My response was that this most likely reflects a slow HBsAg elimination even in the absence of new HBsAg production. This was also speculated on in the ARC520 analyst day webcast by Arrowhead Research.
Thanks to the patent application by GSK which I discussed here last night, I was finally able to find a good reference on HBV elimination in real patients (not mice and woodchucks). In this paper by Chulanov et al., the kinetics of viral components were followed in patients with acute hepatitis caused by HBV. In this setting, it is assumed that almost no new viral production occurs thus facilitating the determination of half-lives.

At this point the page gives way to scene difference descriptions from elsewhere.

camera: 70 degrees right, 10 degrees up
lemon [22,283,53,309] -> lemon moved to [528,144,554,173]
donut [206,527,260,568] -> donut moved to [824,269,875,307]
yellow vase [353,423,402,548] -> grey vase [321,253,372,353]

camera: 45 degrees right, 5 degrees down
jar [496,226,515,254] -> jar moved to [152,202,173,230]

Strikingly, the observations were entirely consistent with the chimpanzee data: whereas the HBV DNA and HBeAg half-lives were on the order of 1-2 days, the half-life of HBsAg was ~8 days. What is more, in patients with high viral titers (remember, the chimpanzee had exceptionally high titers) to start with, the half-life increased. This means that even if there was almost complete knockdown of HBsAg with ARC520 in the chimpanzee, HBsAg after 8 days would still be predicted to be ~50% of the starting value…exactly what was observed. The fact that a 75% reduction (i.e. another halving) was observed after 15-20 days suggest that RNAi gene silencing was still near its peak even 2 weeks following ARC520 administration. Thus, the chimpanzee data are entirely consistent with a high potency of ARC520 ‘in the real world’.

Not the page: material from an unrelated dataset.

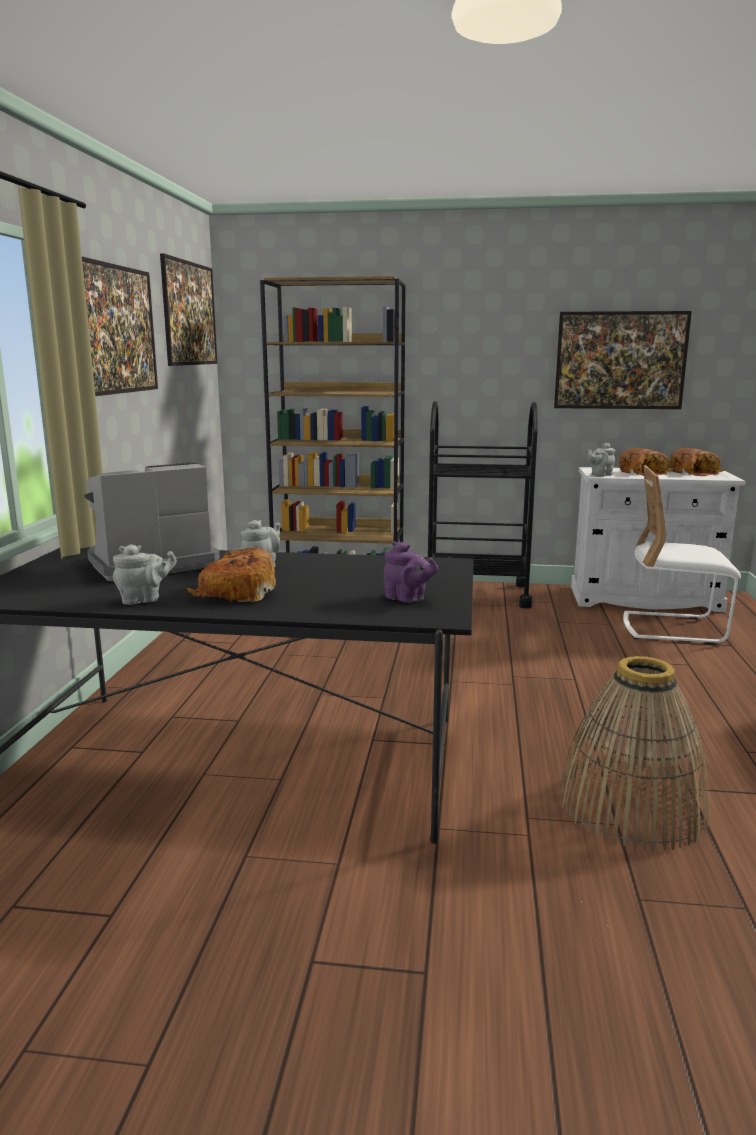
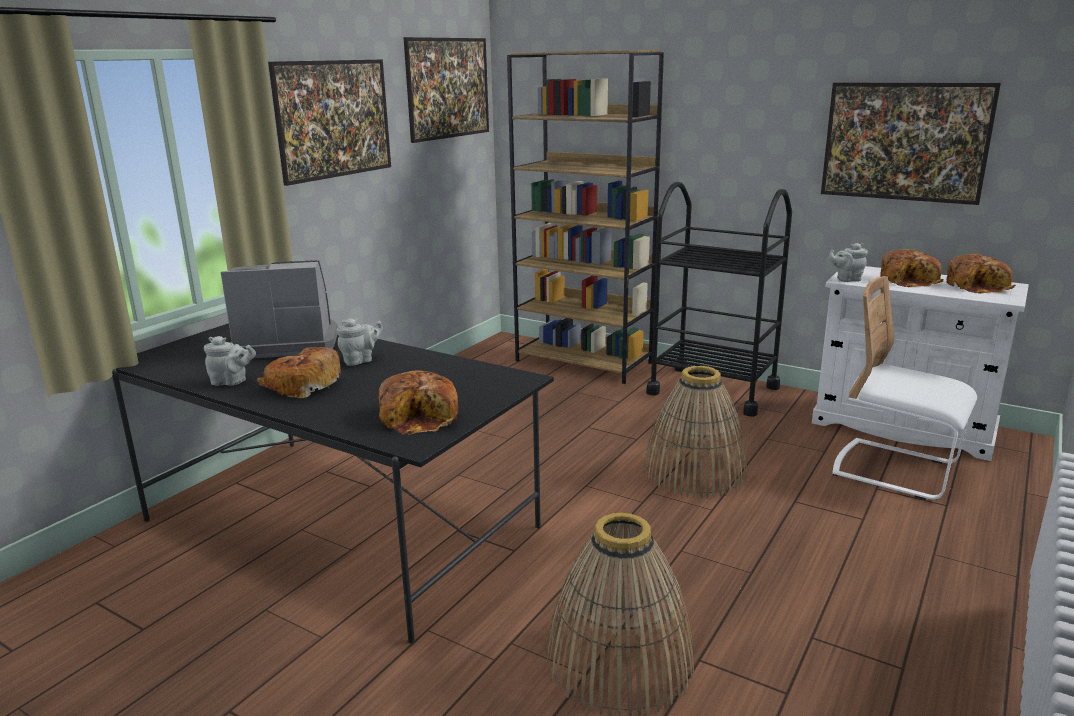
camera: 25 degrees right, 5 degrees up
purple teapot [383,541,438,603] -> bread [378,370,458,435]
none -> basket [644,366,747,499]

The slow HBsAg kinetics, however, have important implications for the dosing regimen and expectations for the outcome of the single-dose phase IIa Hong Kong study. Whereas I had speculated that functional cures may be seen in the results from this study around a year from now, I now have to moderate my expectations. This is because a 8 day half-life predicts that a 90% reduction of HBsAg, which seems to be a benchmark set by the companies, could theoretically be achieved only 3-4 weeks after drug administration. At this point, however, the RNAi activity is expected to wane such that at least 2 or 3 doses every 10 to 14 days would be needed to safely achieve the 90%+ knockdowns in most patients.
As a result, it may be worth for the company to seek an extension for the Hong Kong study. This, however, would likely require a degree flexibility by the Hong Kong authorities since the 9-month chronic tox studies are only beginning. If seeking such an extension would mean delays in the clinical development timelines, I would do just the single-dose as the multi-dose study should begin in the second half of 2014 anyway.
Update: According to information provided by Arrowhead Research yesterday, following just 2 weeks of study initiation, dosing with ARC520 has already been completed for 2 out of the 6 ascending dose cohorts. Accordingly, the company remains on track to report data in Q4 or even by the end of Q3 and initiate the Hong Kong study soon thereafter.